What to produce: Return the lines below in which the string "center" occurs.

Source information:
• • • • •

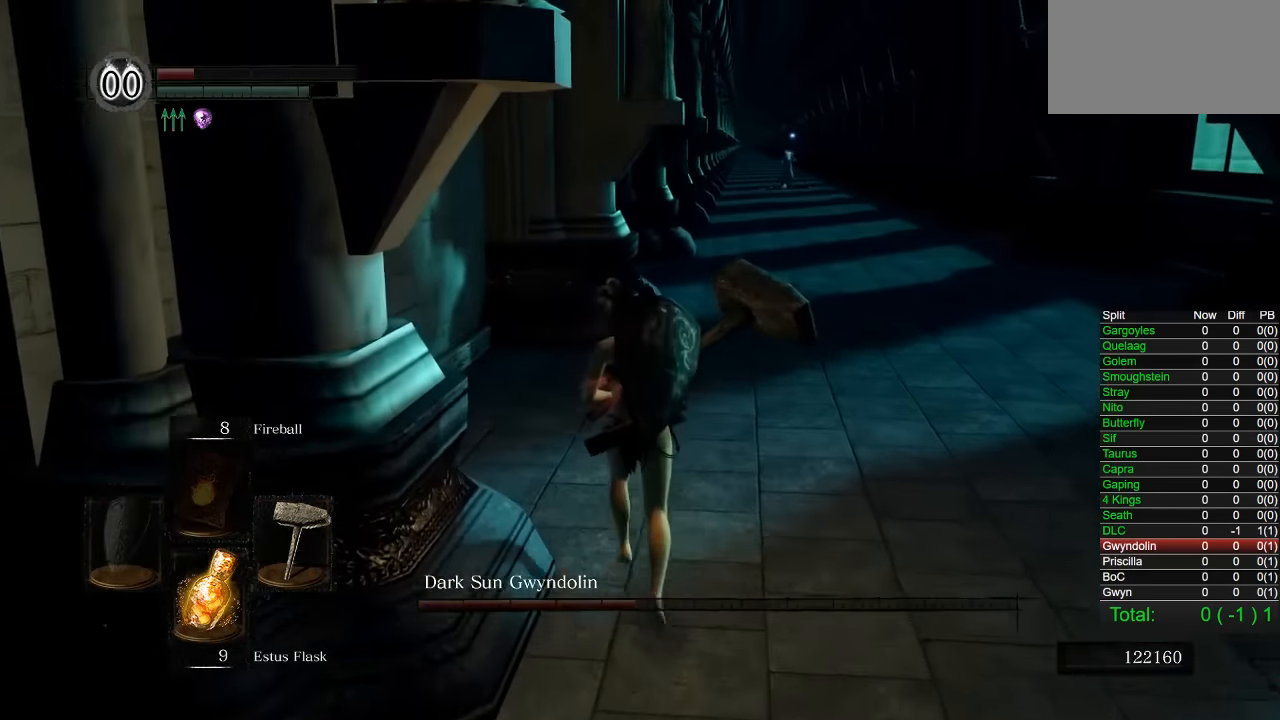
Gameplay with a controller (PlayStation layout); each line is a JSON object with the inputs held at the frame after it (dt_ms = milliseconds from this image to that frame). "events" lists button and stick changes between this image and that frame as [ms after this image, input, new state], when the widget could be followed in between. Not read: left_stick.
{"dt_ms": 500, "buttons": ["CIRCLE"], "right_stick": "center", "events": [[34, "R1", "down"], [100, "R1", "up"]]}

• • • • •

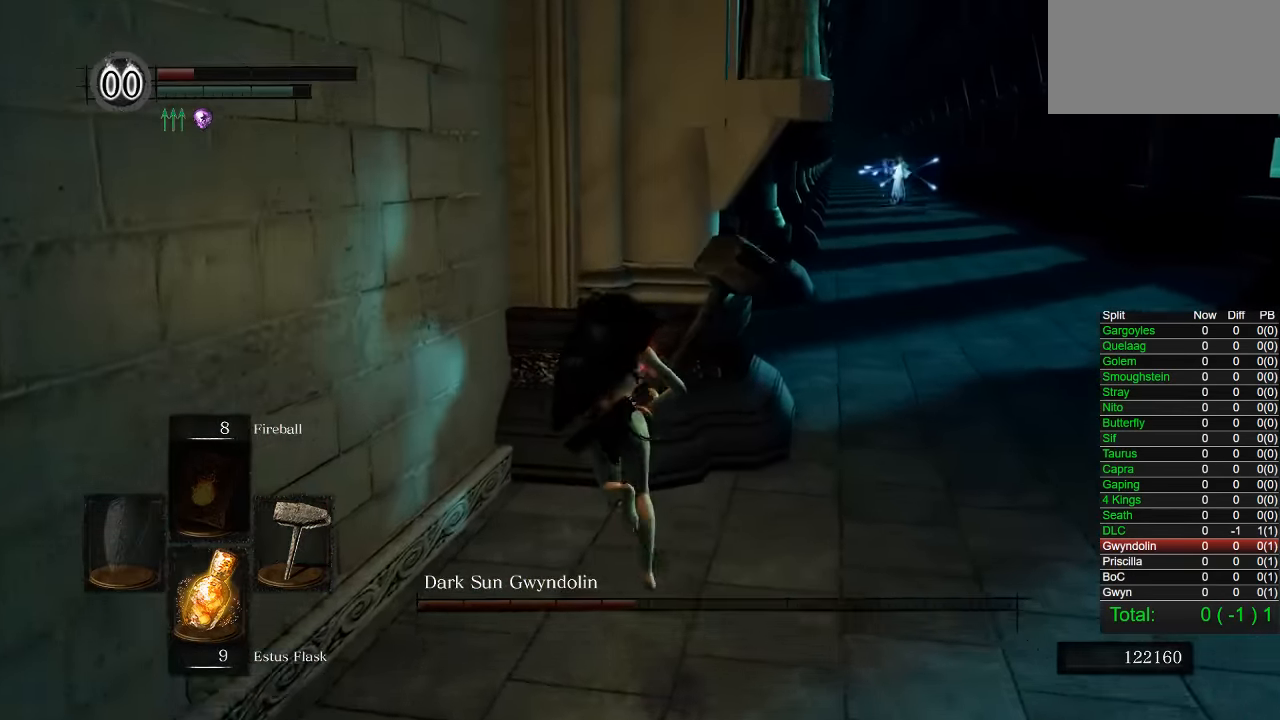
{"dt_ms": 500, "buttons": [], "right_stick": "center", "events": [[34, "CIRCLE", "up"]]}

• • • • •

Result of this exercise:
{"dt_ms": 500, "buttons": ["CIRCLE"], "right_stick": "center", "events": [[34, "R1", "down"], [100, "R1", "up"]]}
{"dt_ms": 500, "buttons": [], "right_stick": "center", "events": [[34, "CIRCLE", "up"]]}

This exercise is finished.